# Measurability properties of processes that arise as limits of sequences of measurable processes

I try to reduce my problem to a more general statement from which I want to know whether this is true in general.

I have a sequence of continuous-time stochastic processes $X_t^{(n)}, t \geq 0$ with values in some Polish space $E$ for which I know that they all are stochastically continuous and jointly measurable. In particular, the paths are Borel measurable. As $n \to \infty$ this sequence convergences in distribution to a stochastic process $Y_t$ which is not necessarily stochastically continuous any more.

1. Is the limit process $Y_t$ jointly measurable?
2. If 1. is not true, is it then at least true that $Y_t$ (or some version) has Borel measurable sample paths (or Lebesgue measurable)?

In general, there are of course processes $Y_t$ such that $Y_t$ has non-measurable sample paths, e.g. taking $Y_t \in \{ 0, 1 \}$ uniformly distributed and independent for each $t$. Moreover, this process is not jointly measurable. However, I have a process $Y_t$ that arises as a limit of processes with nice properties.

I hope to have found some suggestions for an answer to question 2 in "Probability With a View Towards Statistics" by Hoffman-Jorgensen, Exc. 9.3-9.6

(i) A set $A \subseteq E^{[0, \infty)}$ is called thick if $E^{[0, \infty)}$ is the only measurable set in the product $\sigma$-algebra $\mathscr{B}(E)^{\otimes [0, \infty)}$ that contains $A$.

(ii) The set $M([0, \infty), E) := \{ \omega : [0, \infty) \to E \ | \ \omega \text{ measurable} \}$ is thick (and also the set of non-measurable paths is thick).

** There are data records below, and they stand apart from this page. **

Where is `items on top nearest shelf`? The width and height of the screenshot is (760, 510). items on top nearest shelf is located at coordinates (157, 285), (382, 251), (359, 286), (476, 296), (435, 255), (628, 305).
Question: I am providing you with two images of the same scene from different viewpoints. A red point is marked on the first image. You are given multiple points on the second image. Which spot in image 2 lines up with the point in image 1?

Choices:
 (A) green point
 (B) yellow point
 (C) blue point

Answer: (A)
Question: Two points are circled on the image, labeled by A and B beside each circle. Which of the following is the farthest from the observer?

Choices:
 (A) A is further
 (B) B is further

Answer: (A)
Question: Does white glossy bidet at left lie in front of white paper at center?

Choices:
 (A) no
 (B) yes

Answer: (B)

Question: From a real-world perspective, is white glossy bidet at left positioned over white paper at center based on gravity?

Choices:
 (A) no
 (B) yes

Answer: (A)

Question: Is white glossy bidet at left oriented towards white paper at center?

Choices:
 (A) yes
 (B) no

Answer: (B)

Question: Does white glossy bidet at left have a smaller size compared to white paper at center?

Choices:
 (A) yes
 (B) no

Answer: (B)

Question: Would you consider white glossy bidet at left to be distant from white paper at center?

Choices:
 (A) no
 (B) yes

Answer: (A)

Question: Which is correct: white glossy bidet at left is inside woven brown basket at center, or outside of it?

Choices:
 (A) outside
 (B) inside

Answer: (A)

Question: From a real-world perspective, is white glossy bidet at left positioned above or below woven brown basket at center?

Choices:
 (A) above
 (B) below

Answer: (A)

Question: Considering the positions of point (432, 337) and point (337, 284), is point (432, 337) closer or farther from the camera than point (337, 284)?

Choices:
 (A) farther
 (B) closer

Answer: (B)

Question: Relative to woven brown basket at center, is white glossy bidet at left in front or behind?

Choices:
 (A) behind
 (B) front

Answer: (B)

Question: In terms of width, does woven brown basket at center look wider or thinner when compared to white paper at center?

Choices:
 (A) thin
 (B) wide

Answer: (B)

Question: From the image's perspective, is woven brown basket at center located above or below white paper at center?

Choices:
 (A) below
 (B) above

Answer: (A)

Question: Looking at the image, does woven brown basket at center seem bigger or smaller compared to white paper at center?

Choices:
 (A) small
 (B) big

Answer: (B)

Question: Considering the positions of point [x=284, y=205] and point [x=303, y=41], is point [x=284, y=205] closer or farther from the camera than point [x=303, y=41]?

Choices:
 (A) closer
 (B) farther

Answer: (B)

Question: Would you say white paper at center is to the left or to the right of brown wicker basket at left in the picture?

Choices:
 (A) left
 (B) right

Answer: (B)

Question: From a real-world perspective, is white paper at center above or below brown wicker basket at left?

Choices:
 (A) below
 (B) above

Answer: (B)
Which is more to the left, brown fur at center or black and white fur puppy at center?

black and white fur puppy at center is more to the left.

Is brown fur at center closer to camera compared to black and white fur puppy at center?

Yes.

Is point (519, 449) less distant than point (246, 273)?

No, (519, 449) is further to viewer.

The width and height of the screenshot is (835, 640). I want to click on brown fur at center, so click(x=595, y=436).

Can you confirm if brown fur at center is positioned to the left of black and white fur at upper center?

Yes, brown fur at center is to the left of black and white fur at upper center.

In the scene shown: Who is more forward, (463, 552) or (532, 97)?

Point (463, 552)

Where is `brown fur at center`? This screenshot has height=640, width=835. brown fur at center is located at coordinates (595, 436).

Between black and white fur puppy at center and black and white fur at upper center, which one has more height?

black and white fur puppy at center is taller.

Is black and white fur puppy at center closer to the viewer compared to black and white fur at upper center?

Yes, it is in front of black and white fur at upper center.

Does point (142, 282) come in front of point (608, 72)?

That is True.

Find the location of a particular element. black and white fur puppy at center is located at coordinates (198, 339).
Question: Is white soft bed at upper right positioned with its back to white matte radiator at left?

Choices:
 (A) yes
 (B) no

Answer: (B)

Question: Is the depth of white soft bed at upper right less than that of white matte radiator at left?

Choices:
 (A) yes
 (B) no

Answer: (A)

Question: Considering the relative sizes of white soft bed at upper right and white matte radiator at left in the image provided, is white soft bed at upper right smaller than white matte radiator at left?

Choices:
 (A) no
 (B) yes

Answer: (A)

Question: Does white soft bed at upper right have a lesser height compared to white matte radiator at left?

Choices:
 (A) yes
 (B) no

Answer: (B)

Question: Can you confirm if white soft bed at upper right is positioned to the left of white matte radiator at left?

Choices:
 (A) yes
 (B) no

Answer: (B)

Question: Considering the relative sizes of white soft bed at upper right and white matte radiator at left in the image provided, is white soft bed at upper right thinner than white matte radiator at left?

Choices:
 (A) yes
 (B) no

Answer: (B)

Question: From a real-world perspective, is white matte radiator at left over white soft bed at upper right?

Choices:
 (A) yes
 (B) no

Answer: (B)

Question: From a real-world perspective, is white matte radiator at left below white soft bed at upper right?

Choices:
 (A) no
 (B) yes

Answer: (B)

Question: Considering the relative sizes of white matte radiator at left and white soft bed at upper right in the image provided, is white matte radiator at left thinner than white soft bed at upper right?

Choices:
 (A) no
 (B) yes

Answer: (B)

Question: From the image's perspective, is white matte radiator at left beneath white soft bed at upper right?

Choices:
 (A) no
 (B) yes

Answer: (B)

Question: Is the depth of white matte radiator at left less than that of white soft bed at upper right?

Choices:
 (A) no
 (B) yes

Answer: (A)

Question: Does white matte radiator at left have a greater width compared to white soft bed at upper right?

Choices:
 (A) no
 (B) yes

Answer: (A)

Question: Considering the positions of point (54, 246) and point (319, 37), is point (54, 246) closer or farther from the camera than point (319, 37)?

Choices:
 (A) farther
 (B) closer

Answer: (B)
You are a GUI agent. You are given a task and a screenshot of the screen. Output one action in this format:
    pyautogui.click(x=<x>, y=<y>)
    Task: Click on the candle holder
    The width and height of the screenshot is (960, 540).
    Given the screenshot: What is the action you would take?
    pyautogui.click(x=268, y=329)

(iii) If $A$ is a thick set then every stochastic process has a version with paths in $A$. In particular, every stochastic process has a version with measurable sample paths (and also a version with non-measurable sample paths).

So, it only remains then to check whether 1. is true in general.

• From my reading of Hoffman-Jorgensen, it seems that one can choose a version of the process in math.stackexchange.com/a/2713056 such that its sample paths are measurable. This seems to be in contradiction to the claim in this answer: math.stackexchange.com/a/1572893. Mar 29, 2018 at 10:37
• @S.Surace Can you explain, why Hoffman-Jorgensen's statement is a contradiction to math.stackexchange.com/a/1572893 ? If $X(t, \omega)$ is measurable in $t$ for each $\omega$ (or just for almost all $\omega$) then $Y(\omega) := \int h(t) X(t, \omega) \, dt$ is defined (for a $t$-measurable function $h(t)$) for all $\omega$, but $Y(\omega)$ need not be measurable in $\omega$. In other words, $Y$ need not be a random variable and therefore not of interest for a further probabilistic treatment.
Apr 3, 2018 at 8:29
• I'm not sure about this, but isn't the linked answer, second paragraph, saying that the integral is not defined because of the lack of joint measurability? If my understanding of Hoffman-Jorgensen is right, one could fix up all the processes that are not jointly measurable by finding a suitable version so that comment would be moot. But how would those versions look like? This would probably make for a nice separate question. Apr 3, 2018 at 21:11
• @S.Surace In my eyes, the integral is defined (pointwise in $\omega$, i.e. for almost all $\omega$), but the so resulting function $Y(\omega)$ needs not be measurable in $\omega$ and therefore not of further interest. If $X(t, \omega)$ is jointly measurable, then Fubini-Tonelli guarantees that $Y(\omega)$ is indeed a random variable.
I believe 1. is not true in general. Take $X^{(n)}_t$ to be the Ornstein-Uhlenbeck process that is the solution to $dX^{(n)}_t=-n X^{(n)}_t dt+\sqrt{2n} dW_t$. Then $X^{(n)}_t$ is stochastically continuous and jointly measurable, but it converges in probability to a familiy $(Y_t)_{t\geq 0}$ which consists of iid standard normal random variables. This process $(Y_t)_{t\geq 0}$ is not jointly measurable, as shown by an argument in Section 19.5 of the book Counterexamples in Probability by Stoyanov (1987), which goes back to Example 1.2.5 of Kallianpur's Stochastic Filtering Theory (1980).
• Thank you. I have also already found that example in your mentioned references. Here is a similar example: Consider a sequence of Markov chains $X_t^{(n)}$ on two states $\{ 0, 1 \}$ with transition rates $q_{01}^{(n)} = n$ and $q_{10}^{(n)} = n$ and any initial distribution. Each $X_t^{(n)}$ is stochastically continuous and jointly measurable and this sequence converges in distribution to an iid process $Y_t$ on $\{ 0, 1 \}$ with distribution $P(Y_t = 0) = \frac{1}{2} = P(Y_t = 1)$ for each $t$. Such a process is never jointly measurable (similar arguments as in Stoyanov or Kallianpur).